[Dataset entries]
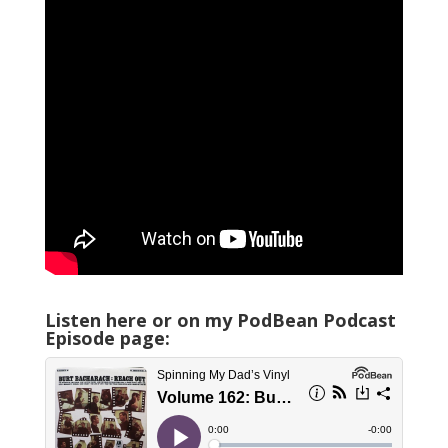
Listen here or on my PodBean Podcast
Episode page:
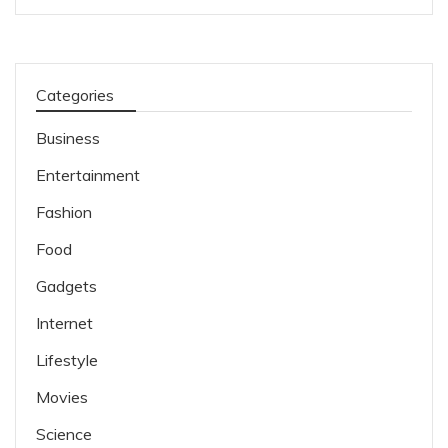
Categories
Business
Entertainment
Fashion
Food
Gadgets
Internet
Lifestyle
Movies
Science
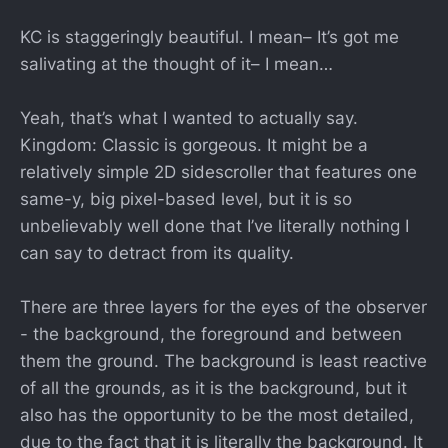
KC is staggeringly beautiful. I mean– It’s got me
salivating at the thought of it– I mean…
Yeah, that’s what I wanted to actually say.
Kingdom: Classic is gorgeous. It might be a
relatively simple 2D sidescroller that features one
same-y, big pixel-based level, but it is so
unbelievably well done that I’ve literally nothing I
can say to detract from its quality.
There are three layers for the eyes of the observer
- the background, the foreground and between
them the ground. The background is least reactive
of all the grounds, as it is the background, but it
also has the opportunity to be the most detailed,
due to the fact that it is literally the background. It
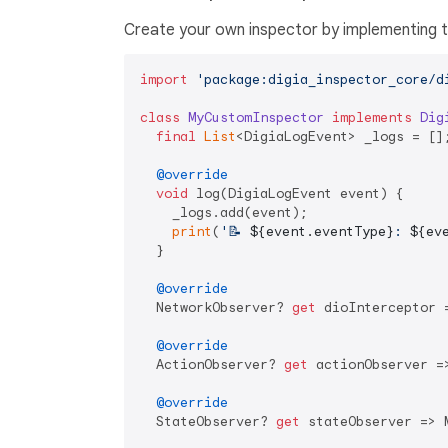
Create your own inspector by implementing 
import
'package:digia_inspector_core/d
class
MyCustomInspector
implements
Dig
final
List
<DigiaLogEvent> _logs = [];
@override
void
 log(DigiaLogEvent event) {

    _logs.add(event);

print
(
'📝 
${event.eventType}
: 
${ev
  }

@override
  NetworkObserver? 
get
 dioInterceptor 
@override
  ActionObserver? 
get
 actionObserver =
@override
  StateObserver? 
get
 stateObserver => M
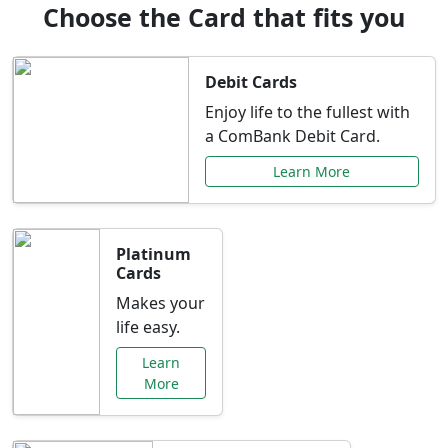
Choose the Card that fits you
Debit Cards
Enjoy life to the fullest with
a ComBank Debit Card.
Learn More
Platinum
Cards
Makes your
life easy.
Learn
More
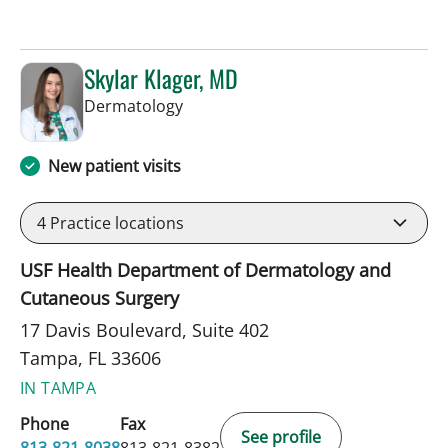
Skylar Klager, MD
in Tampa, FL
Dermatology
New patient visits
4
Practice locations
USF Health Department of Dermatology and
Cutaneous Surgery
17 Davis Boulevard, Suite 402
Tampa, FL 33606
IN TAMPA
Phone
Fax
See profile
813-821-8038
813-821-8382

**What is expected**. Copy out the text of every record above, word for word, leaving out the picture placeholders.

**Response**.
Listen here or on my PodBean Podcast
Episode page:
Categories
Business
Entertainment
Fashion
Food
Gadgets
Internet
Lifestyle
Movies
Science
KC is staggeringly beautiful. I mean– It’s got me
salivating at the thought of it– I mean…
Yeah, that’s what I wanted to actually say.
Kingdom: Classic is gorgeous. It might be a
relatively simple 2D sidescroller that features one
same-y, big pixel-based level, but it is so
unbelievably well done that I’ve literally nothing I
can say to detract from its quality.
There are three layers for the eyes of the observer
- the background, the foreground and between
them the ground. The background is least reactive
of all the grounds, as it is the background, but it
also has the opportunity to be the most detailed,
due to the fact that it is literally the background. It
Create your own inspector by implementing 
import
'package:digia_inspector_core/d
class
MyCustomInspector
implements
Dig
final
List
<DigiaLogEvent> _logs = [];
@override
void
 log(DigiaLogEvent event) {

    _logs.add(event);

print
(
'📝 
${event.eventType}
: 
${ev
  }

@override
  NetworkObserver? 
get
 dioInterceptor 
@override
  ActionObserver? 
get
 actionObserver =
@override
  StateObserver? 
get
 stateObserver => M
Choose the Card that fits you
Debit Cards
Enjoy life to the fullest with
a ComBank Debit Card.
Learn More
Platinum
Cards
Makes your
life easy.
Learn
More
Skylar Klager, MD
in Tampa, FL
Dermatology
New patient visits
4
Practice locations
USF Health Department of Dermatology and
Cutaneous Surgery
17 Davis Boulevard, Suite 402
Tampa, FL 33606
IN TAMPA
Phone
Fax
See profile
813-821-8038
813-821-8382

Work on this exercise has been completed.